I love you. You brought me into this world, gave me everything I ever needed and most of what I wanted for years. I’ve abused and manipulated your kindness and love. I never did treatment, I wasted your money. I tried to steal from you. I’m just a lech on everyone. I have been nice and kind and loving like you but, it was an act to get what I want.I am right where I need to be and will be for years.I don’t want to fight anymore….I’m not going to get what I want and that is a lesson I need to learn, you don’t always get what you want.I wanted you to post bail, I was really ready for change..I will not fight anymore, I will sit in prison and do nothing.I want to blame the police, the bullying and PTSD but, they only play a small role. At the end of the day we make our own beds, our own luck, and I will try and be the best man I can be.I want to be like you, successive (sic), loving, hardworking and have a true purpose.
THANK YOU for being my role model and my friend.
Your son, Sean
(Excerpts from a letter from Sean, I edited out some more personal pieces from the letter, I don’t think he would want them published. I am very sad reading this, how down on himself he was. He was worn out and tired, angry at himself. He had recently broken into our home and threatened his brother and myself. I doubt he would have really hurt us. He picked up his belongs and moved into a friends. Unfortunately, the friend was admitted to the hospital for psychiatric reasons and the young man’s family not knowing Sean had permission to stay at his place, called the police for trespassing. We didn’t post bail and Sean stayed in jail until he could get to treatment a month or so later. My most significant regrets involve not working harder to get better psychiatric treatment and less jail time. Our family was just completely worn out)
I recently returned from Vieques, Puerto Rico. I have had the blessing of being able to travel there for a week every year, a vacation with my sister, Dawn, sometimes with my niece and/or Mom. We have been heading there for the last 10 years. A treasure, as travel had been a challenge with Sean’s illness, my husband staying home so I could get away for a short time.
It is a beautiful place, lovely beaches, horses roaming free, it is as if time stood still for a few years or decades.
I thought Sean would love it here.
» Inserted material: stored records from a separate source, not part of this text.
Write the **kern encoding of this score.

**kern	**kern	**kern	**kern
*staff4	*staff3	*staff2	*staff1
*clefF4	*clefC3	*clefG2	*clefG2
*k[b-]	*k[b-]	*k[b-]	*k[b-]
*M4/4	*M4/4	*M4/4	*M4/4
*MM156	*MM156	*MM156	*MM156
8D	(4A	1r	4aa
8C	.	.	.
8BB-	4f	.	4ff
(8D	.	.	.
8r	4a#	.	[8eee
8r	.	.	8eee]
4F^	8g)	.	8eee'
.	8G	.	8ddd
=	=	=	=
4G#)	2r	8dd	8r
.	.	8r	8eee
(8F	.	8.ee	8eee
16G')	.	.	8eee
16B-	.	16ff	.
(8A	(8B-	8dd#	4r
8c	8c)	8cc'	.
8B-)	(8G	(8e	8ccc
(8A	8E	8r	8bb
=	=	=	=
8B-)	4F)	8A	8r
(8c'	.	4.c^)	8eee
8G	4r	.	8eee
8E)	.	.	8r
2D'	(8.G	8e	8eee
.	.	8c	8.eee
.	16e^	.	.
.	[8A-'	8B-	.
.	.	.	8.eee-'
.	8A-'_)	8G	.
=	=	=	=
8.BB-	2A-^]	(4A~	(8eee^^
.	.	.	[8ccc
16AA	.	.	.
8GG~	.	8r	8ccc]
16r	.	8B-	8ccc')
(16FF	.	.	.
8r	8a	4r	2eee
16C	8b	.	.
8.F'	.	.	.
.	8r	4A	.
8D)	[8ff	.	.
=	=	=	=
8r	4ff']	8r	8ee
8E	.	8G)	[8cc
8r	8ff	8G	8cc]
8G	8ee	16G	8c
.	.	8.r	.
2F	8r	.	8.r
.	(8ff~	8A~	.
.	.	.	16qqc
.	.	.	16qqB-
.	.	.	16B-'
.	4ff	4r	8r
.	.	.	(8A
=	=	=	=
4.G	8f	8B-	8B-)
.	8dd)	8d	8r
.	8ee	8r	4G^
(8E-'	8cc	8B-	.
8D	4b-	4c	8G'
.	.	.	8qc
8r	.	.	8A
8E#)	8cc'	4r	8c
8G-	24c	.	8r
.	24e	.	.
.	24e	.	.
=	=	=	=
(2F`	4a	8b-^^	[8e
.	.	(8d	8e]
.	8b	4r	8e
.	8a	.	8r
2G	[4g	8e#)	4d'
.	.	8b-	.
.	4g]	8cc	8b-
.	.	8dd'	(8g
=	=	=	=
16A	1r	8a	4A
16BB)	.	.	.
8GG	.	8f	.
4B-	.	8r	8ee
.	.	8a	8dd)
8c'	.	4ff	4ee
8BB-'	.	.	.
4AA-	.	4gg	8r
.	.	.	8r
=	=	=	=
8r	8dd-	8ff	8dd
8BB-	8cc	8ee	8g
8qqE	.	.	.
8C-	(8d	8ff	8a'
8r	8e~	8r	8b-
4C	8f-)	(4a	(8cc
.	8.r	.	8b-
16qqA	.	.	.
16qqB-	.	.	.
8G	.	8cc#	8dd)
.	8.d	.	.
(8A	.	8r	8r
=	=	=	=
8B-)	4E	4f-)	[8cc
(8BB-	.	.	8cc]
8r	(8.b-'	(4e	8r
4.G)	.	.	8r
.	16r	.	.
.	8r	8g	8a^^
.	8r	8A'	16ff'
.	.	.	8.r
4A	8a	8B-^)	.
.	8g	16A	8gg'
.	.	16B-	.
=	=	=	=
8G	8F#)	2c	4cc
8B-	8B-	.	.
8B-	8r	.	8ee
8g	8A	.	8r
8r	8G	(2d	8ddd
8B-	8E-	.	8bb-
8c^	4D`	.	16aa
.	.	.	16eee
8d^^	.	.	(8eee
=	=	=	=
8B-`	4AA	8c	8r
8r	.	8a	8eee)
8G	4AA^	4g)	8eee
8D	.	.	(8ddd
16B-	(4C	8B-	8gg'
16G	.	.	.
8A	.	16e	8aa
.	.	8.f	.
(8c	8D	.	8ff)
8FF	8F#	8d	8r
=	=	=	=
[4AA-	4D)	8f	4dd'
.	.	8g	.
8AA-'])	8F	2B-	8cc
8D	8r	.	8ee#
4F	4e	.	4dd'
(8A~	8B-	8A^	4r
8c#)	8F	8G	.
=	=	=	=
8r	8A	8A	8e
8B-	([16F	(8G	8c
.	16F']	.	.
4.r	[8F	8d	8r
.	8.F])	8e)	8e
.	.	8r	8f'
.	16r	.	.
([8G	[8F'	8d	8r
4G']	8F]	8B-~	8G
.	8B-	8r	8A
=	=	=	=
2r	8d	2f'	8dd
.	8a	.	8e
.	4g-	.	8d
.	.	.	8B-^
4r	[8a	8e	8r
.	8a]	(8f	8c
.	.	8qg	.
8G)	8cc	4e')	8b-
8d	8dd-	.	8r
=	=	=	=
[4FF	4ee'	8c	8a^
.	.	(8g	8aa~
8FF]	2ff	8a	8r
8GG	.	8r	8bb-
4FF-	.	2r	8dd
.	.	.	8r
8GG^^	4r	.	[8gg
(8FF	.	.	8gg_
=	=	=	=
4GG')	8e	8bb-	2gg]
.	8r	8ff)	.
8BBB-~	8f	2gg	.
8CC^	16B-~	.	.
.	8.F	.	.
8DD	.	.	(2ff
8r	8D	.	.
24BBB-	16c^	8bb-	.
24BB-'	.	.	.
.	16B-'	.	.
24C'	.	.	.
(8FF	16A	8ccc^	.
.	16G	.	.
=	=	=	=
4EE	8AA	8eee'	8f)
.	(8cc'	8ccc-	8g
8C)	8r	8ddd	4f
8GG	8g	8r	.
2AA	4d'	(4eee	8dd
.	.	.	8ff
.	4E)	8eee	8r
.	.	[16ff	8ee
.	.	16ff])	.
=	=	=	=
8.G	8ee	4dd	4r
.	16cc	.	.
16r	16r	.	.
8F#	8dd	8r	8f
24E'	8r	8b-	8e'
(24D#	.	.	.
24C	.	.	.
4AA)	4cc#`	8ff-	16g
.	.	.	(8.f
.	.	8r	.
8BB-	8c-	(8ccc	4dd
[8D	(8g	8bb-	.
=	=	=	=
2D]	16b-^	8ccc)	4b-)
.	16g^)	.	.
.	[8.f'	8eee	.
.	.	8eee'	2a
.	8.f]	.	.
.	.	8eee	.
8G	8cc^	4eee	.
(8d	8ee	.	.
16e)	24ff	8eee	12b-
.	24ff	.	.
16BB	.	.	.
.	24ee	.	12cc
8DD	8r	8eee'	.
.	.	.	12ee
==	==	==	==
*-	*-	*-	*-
Relaxed and carefree, I suspect he could have gotten along pretty well, at least for a while. The geographic cure can work, sometimes for a week, sometimes for years. Usually, though life and it’s complications catch up.
I once worked with a physician in New York, who after struggling with personal issues, made it to Vieques. He tended bar and made a new beginning. Life caught up with him there as well, his adventures now the subject of a book (autobiography)
One morning, our little gang (Mom, Dawn, niece and I) arrived at a remote beach. You have to travel a pretty challenging road, with a four- wheel drive to get to Navio beach. It is one of our favorites. An exposed beach, plenty of surf and caves to explore. One time, we met a young man, doing yoga on the beach. His beat- up van was nearby, likely his camp for the night. He was getting ready for the day, yoga and a swim. He had long hair, no clothing on, and seemed very relaxed and happy. My Mom said, “Wow, he is a great swimmer”. My sister and I looked at each other, smiled and thought “Sean”.
I didn’t want to bring Sean to Vieques, I thought he would be lost forever. A vagabond for good. I knew the medical facilities weren’t great, especially the mental health care. Sean spoke some Spanish, maybe enough to get around, I don’t know.
The idea of him being lost was terrifying. It was something I worked through in therapy, I could cope with him being out of contact with our family, if I knew he was well. I knew some people with substance use and mental health struggles needed to be away from their family of origin to become well. A chance to find a chosen family. It certainly was preferable to an overdose death.
So Sean lives on, in our hearts and minds, and in some, their real-life organs (his heart, liver and kidneys). A vagabond forever.